Eventually, she trusts Jack enough to let him in on the details of her forgery scam, even allowing him to assist in the selling process. After each successful sale, the duo celebrates their good fortune by treating themselves to a good meal and a night on the town. During one such evening, they head to an underground bar with an entrance that is hidden around the corner from the main thoroughfare. Inside its dark alcoves, the tables resemble velvet pockets and shadowy plumes of tobacco smoke envelop the patrons. Against the shine of the stage, small candles are strewn on surfaces like blooming flowers in a glen. Lee recites Jack’s order by memory to the waiter, insisting he get his preferred expensive cut of steak. Later that night, as a drag performer sings a jazzy rendition of Lou Reed’s “Good Night Ladies,” the camera focuses in on Lee’s face—completely at ease for the first time as she savours the song and the company.
It is through Lee’s self-sabotage and emotional isolation that her forgeries, and her friendship with Jack, can be understood as sentimental, profoundly human acts of care.
Disaster strikes soon after when she blames Jack for her cat’s death, banishing him from her home despite knowing he has nowhere else to live. Ignoring his protestations and apologies, she physically and emotionally shuts out her best friend and finds herself alone, once again. Her situation worsens as more sellers and buyers report her pieces as frauds to the authorities, who eventually rope Jack into assisting them in apprehending her. Jack agrees to help the FBI only on the condition that, post-arrest, Lee will have no access to him (no telephone calls, letters, etc.). The sting, which involves the sale of stolen, authentic letters by Lillian Hellman (whose 1934 play The Children’s Hour famously centers on a lesbian affair), is successful. Lee is summoned to court, where she receives a probationary sentence after speaking candidly about her lack of remorse for the forgeries and her willingness to accept punishment.
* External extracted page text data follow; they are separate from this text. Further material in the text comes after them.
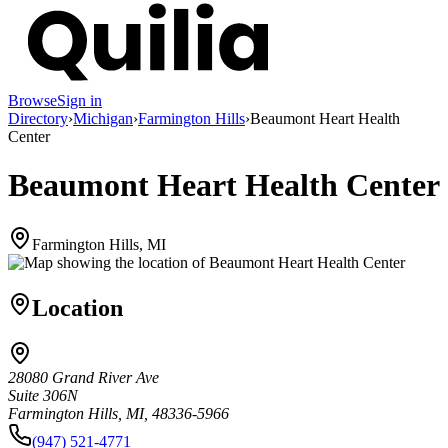
Browse
Sign in
Directory
›
Michigan
›
Farmington Hills
›
Beaumont Heart Health
Center
Beaumont Heart Health Center
Farmington Hills, MI
Location
28080 Grand River Ave
Suite 306N
Farmington Hills, MI, 48336-5966
(947) 521-4771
Several months later, she runs into Jack for the first time since their falling out. Surprisingly, he welcomes her with a few well-timed insults. Lee returns the favor, and they share a chuckle at their barbed rapport. He hints at new health issues, the threat of HIV and AIDS lurking in the background alongside the ways in which they have failed each other as friends. They say nothing further, for what can be said? Their camaraderie rebuffs probation, homelessness and death. Who is to say that the simplicity of an insult and shared drink means less than a hackneyed lap in a winner’s circle?
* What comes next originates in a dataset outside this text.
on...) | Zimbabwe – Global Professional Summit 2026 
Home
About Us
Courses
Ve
Lee leaves the bar and we see her at home, writing with a new kitten. Her newfound sense of peace is not a sign of redemption—she did not need to be saved. Rather, she has learned from and accepted her mistakes, failures and flaws through her attempts to connect with others. Heller’s ode to queer personhood and community—and vulnerability, mortality and resilience—under persecution is an urgent call for connection under late stage capitalism. Lee’s story sharpens a quiet joy and humanity from her shortcomings and missteps, elevating the writer and her faked letters to works of art. It is through Lee’s self-sabotage and emotional isolation that her forgeries, and her friendship with Jack, can be understood as sentimental, profoundly human acts of care.